■ Document segment ■
BEGIN
XGBoost Optimizations

Aryan
Sep 12
8 min read

In this blog we will learn how XGBoost works on high-dimensional data and why it performs so fast on very large datasets.

We will explore:

How XGBoost is different from other boosting algorithms.
Its internal optimizations.
Why it was designed to be fast.

Exact Greedy Split Finding

To understand why XGBoost is fast, we first need to see why other boosting algorithms are slow.

Let’s take an example. Suppose we have two features (cgpa, package) and five students’ data:

cgpa	package	pred	res1
5	5	11	6
6	13	11	-2
7	14	11	-3
8	9	11	2
9	14	11	-3

Step 1: Base Model

We start with the first model, which predicts the average of output features.
This becomes our base prediction.
Then we calculate pseudo residuals.

Step 2: Add Decision Tree

Next, we add Model 2, which is a decision tree.
We first find the root node.
Then we search for the best splitting criteria.
END
■ Task directions ■
From the XGBoost blog post, copy word for word the part that begins with "Let’s take an" and ends with "calculate pseudo residuals.".

(Human pose images with their coordinates)
BEGIN
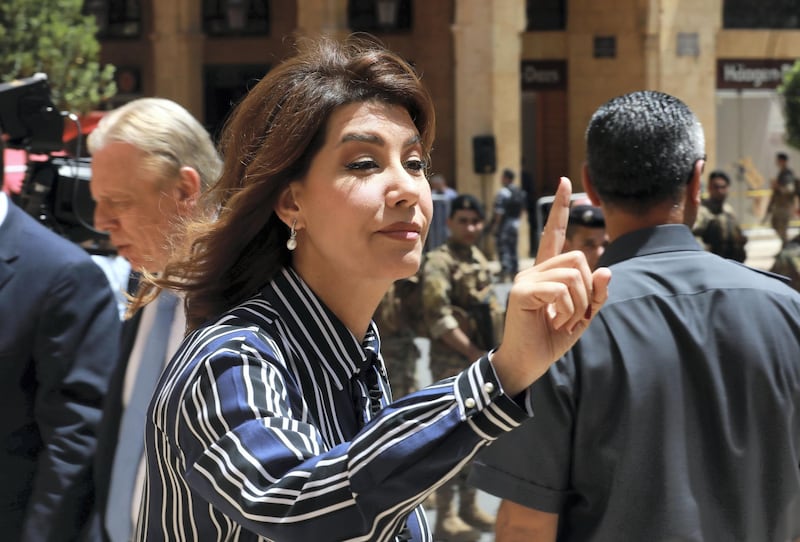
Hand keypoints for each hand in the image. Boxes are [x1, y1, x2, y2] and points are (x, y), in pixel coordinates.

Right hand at [491, 177, 610, 396]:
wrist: (528, 363)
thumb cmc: (552, 339)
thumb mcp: (583, 316)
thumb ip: (596, 294)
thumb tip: (605, 270)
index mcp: (547, 273)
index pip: (555, 234)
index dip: (560, 208)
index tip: (565, 181)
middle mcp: (534, 271)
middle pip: (578, 258)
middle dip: (588, 290)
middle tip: (576, 315)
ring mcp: (525, 279)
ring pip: (573, 274)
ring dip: (579, 303)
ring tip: (565, 322)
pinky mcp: (521, 292)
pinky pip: (561, 289)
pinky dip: (568, 309)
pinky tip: (556, 323)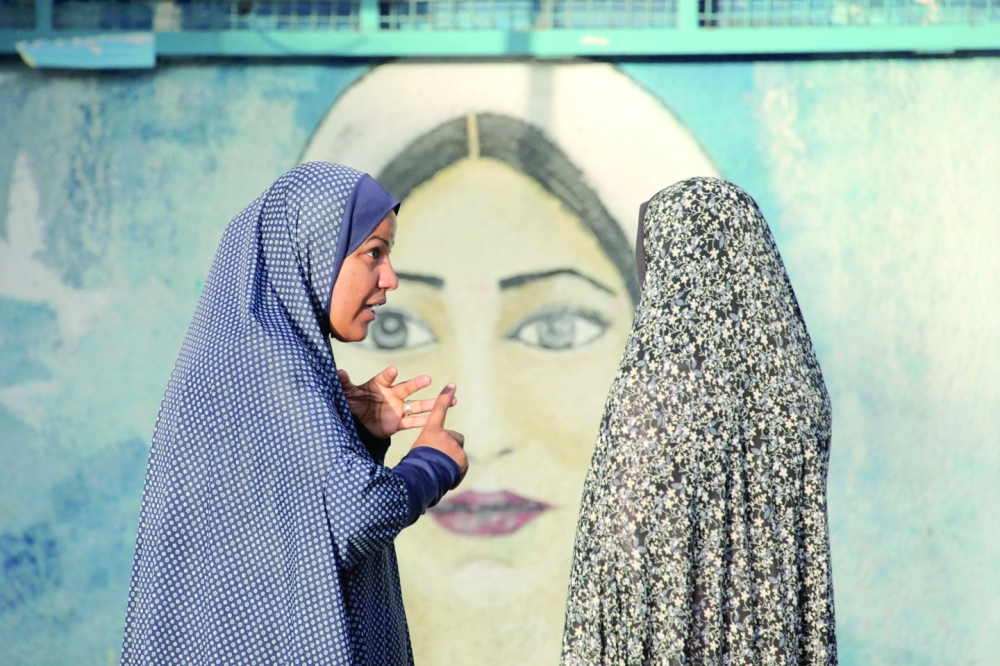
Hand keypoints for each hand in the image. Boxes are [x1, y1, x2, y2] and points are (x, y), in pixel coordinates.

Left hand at [337, 366, 457, 438]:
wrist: (358, 423)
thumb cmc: (353, 403)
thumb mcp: (347, 395)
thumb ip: (345, 384)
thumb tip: (337, 373)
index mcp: (379, 386)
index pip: (384, 378)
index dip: (388, 375)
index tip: (393, 371)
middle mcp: (392, 395)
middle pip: (406, 389)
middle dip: (416, 384)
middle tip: (427, 379)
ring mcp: (397, 409)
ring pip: (417, 405)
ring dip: (431, 403)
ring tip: (450, 399)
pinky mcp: (398, 423)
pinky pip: (413, 422)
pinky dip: (425, 421)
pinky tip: (439, 419)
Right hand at [413, 384, 467, 482]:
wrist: (421, 480)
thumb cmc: (414, 467)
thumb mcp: (418, 451)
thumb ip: (430, 447)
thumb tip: (438, 454)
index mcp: (431, 431)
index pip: (438, 409)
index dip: (445, 397)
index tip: (452, 385)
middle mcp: (445, 435)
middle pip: (454, 438)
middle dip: (450, 447)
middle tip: (438, 460)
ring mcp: (455, 446)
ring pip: (458, 452)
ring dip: (452, 461)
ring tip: (440, 470)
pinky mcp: (463, 458)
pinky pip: (462, 465)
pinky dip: (456, 472)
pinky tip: (446, 477)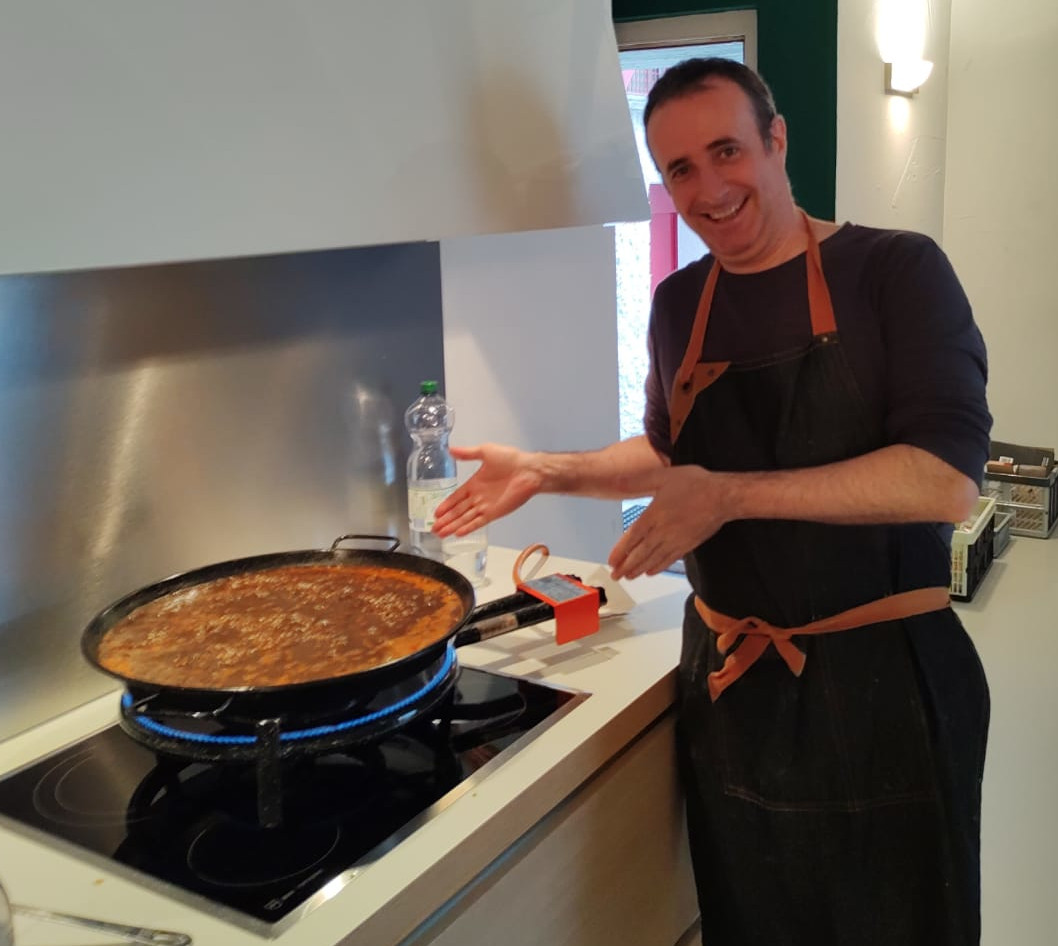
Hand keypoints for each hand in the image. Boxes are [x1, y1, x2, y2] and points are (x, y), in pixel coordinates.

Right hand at [433, 443, 543, 536]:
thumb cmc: (510, 459)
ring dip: (453, 526)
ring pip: (465, 518)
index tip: (436, 513)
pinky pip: (478, 522)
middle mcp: (478, 497)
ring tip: (440, 534)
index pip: (456, 497)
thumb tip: (451, 450)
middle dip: (446, 520)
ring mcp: (486, 506)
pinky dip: (468, 528)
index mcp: (474, 483)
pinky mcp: (495, 513)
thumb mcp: (485, 451)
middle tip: (433, 529)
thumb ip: (468, 453)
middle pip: (458, 511)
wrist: (528, 470)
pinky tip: (458, 534)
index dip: (446, 505)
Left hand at [608, 465, 732, 578]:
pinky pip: (669, 560)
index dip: (620, 552)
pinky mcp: (688, 544)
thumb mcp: (662, 476)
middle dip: (626, 567)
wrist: (722, 496)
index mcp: (654, 515)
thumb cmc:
END
■ Output of the exercise ■
Let’s take an example. Suppose we have two features (cgpa, package) and five students’ data:

cgpa	package	pred	res1
5	5	11	6
6	13	11	-2
7	14	11	-3
8	9	11	2
9	14	11	-3

Step 1: Base Model

We start with the first model, which predicts the average of output features.
This becomes our base prediction.
Then we calculate pseudo residuals.